The only member of the San Diego Congressional delegation to vote “yes” on the plan was Duncan Hunter (R-50), who sang the bill’s praises. “This has been long overdue. I cannot think of a more important action we can take to invest in our economy, create jobs and promote business growth than cutting taxes for American workers and reforming a broken code.”
Also coming down the pike is the FCC’s repeal of the Obama administration’s rules referred to as “net neutrality,” that guarantee an open, unrestricted internet. Instead, Trump’s FCC wants to allow internet service providers (ISPs) to decide what we have access to and how fast access speeds will be for certain content. It will allow ISPs to favor content that they own, while throttling down or outright blocking access to websites of their choosing.
In 2014 and again in 2015, Scott Peters introduced legislation that would make permanent the rules that guarantee a free and open exchange of ideas via the internet. “Strong net neutrality protections must be in place to maintain a truly open and free internet,” Peters said in a press statement. “The changes announced by [FCC] Chairman Pai would undermine protections that level the playing field for consumers and small businesses.”
Rep. Peters believes “Congress should do its job and make net neutrality the rule of law, not subject to the whims of whomever is the most recently appointed FCC chair,” said a spokesperson for Peters via email.

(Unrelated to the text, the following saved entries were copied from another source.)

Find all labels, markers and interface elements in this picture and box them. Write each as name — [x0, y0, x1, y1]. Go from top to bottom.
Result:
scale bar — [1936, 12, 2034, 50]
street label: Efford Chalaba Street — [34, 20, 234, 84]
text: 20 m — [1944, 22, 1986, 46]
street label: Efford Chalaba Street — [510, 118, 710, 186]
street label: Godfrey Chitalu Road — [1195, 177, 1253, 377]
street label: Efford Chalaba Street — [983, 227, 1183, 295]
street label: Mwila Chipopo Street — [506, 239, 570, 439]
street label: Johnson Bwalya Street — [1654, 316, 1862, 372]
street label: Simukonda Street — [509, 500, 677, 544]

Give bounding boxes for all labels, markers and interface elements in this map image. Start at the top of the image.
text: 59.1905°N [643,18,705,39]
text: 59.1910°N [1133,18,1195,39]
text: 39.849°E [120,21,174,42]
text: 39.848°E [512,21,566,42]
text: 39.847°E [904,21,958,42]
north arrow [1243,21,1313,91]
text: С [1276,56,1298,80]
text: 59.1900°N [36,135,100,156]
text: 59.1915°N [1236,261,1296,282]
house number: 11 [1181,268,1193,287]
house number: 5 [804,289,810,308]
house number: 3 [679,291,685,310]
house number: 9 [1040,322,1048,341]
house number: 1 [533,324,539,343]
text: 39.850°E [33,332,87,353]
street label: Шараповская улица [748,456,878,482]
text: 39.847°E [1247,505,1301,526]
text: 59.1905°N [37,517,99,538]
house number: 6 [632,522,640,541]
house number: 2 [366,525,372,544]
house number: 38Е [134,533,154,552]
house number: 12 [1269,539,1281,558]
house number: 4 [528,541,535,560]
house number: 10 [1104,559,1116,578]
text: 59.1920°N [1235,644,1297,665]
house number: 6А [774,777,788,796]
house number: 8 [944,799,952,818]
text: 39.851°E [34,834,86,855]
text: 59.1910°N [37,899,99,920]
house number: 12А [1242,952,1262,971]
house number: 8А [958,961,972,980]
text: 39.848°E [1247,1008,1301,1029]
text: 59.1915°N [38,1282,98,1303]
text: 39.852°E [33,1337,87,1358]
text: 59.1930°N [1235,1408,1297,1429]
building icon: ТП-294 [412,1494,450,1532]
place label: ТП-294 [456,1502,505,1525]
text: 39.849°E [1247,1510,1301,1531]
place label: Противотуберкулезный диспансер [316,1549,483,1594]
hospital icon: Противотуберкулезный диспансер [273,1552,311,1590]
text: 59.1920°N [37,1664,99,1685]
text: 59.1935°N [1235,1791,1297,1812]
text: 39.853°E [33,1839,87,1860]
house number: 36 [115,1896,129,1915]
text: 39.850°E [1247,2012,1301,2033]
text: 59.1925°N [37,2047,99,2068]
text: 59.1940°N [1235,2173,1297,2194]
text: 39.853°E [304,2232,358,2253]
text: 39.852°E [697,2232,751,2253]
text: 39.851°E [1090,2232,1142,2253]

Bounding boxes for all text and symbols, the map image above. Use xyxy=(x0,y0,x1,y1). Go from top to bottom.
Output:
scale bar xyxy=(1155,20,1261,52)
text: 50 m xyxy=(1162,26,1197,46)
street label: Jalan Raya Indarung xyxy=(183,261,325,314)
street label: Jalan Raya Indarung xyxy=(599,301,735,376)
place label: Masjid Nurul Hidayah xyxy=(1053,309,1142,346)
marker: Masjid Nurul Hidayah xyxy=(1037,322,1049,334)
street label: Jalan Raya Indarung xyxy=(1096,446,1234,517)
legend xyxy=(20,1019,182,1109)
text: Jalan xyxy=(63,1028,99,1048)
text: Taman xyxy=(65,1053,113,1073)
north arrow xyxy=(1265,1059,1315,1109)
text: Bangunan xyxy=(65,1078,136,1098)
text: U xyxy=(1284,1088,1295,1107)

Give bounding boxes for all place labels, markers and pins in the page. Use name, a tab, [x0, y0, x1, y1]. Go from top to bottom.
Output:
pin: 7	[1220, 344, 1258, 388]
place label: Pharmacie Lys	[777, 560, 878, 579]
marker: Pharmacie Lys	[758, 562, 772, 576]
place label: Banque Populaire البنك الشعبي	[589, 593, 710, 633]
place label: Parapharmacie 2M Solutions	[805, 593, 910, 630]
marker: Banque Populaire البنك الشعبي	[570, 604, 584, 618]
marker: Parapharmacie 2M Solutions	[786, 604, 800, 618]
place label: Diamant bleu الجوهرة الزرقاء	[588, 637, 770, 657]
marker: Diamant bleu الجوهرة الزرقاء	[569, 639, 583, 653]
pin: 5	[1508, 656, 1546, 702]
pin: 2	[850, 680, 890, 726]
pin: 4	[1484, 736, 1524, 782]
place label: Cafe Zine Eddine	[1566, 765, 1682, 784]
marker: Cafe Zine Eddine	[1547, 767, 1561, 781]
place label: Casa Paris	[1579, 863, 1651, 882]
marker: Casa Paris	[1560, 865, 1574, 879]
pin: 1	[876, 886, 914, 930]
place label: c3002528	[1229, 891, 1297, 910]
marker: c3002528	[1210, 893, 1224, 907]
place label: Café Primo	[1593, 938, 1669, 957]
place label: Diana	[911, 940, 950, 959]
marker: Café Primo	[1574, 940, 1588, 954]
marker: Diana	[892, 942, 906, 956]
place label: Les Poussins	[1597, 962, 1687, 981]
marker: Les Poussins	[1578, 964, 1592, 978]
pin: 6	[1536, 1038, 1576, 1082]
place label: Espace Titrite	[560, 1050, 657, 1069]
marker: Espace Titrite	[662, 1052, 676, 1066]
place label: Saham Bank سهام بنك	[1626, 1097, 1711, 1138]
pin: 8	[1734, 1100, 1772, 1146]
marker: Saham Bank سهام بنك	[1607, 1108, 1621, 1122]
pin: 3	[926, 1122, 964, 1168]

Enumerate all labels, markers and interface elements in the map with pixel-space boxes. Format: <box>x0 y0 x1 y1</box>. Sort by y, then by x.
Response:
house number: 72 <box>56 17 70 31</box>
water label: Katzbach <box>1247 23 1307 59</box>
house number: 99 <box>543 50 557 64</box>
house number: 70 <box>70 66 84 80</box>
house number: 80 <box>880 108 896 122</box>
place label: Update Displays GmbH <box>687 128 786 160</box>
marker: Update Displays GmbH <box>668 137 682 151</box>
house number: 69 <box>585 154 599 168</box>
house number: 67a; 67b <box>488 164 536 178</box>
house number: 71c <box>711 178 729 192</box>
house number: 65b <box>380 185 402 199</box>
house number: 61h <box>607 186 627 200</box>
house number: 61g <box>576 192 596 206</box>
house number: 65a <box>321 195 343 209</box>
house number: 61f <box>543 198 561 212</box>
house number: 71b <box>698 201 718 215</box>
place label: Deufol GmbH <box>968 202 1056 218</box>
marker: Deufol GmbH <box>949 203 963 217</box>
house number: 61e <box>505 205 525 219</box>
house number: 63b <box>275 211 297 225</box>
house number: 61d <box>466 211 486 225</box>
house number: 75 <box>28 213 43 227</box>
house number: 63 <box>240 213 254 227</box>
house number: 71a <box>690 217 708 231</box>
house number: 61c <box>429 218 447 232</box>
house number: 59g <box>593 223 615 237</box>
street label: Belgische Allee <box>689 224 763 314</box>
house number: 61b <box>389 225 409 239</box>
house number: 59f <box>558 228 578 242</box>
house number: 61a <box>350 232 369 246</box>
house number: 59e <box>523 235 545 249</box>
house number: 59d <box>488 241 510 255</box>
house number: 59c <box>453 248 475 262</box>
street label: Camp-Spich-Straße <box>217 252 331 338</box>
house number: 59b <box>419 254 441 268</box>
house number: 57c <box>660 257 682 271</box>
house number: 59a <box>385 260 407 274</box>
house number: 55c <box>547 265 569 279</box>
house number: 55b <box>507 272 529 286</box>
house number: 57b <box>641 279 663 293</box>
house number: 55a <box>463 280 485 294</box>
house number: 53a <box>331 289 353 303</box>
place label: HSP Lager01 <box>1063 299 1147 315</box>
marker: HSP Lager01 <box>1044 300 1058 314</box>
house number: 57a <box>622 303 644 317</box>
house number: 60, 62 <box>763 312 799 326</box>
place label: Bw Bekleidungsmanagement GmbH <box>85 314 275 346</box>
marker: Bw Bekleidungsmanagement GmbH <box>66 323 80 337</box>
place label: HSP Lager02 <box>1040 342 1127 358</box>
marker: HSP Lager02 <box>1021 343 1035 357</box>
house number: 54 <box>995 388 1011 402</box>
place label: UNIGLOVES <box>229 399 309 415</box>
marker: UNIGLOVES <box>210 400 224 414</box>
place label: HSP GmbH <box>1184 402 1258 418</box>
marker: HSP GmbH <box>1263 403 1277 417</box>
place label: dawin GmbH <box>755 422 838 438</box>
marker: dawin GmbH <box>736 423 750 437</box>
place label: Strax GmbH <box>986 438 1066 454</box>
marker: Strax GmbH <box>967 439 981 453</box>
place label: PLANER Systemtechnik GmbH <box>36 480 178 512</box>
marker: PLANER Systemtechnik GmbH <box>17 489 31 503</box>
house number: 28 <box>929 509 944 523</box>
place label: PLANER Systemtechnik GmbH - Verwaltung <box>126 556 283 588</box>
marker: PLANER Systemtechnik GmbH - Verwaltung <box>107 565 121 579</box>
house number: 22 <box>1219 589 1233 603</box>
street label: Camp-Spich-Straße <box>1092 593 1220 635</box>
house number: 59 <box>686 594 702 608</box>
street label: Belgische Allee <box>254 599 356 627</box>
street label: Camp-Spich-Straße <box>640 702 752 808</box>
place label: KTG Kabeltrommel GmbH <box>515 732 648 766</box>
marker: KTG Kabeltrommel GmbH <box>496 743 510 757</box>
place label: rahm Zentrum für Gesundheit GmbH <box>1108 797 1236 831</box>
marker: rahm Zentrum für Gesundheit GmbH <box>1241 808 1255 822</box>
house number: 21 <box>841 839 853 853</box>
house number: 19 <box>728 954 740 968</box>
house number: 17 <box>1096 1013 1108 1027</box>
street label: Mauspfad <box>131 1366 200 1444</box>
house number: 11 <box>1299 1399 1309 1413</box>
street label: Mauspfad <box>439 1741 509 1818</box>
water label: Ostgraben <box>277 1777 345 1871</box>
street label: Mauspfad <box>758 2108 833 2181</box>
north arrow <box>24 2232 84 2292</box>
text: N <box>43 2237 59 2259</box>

Back in 2015, when the current neutrality rules were installed, Rep. Issa blasted the policy, insisting that it would stifle future innovation. In fact, the opposite is true: Maintaining an open internet, where ISPs cannot determine what content consumers have access to, is vital to innovation. Giving ISPs control over what content we see will lead to less innovation due to a lack of access.
Issa, you may recall, also voted in favor of a bill in April that allows ISPs to sell information on what websites their customers visit, including online purchases they’ve made.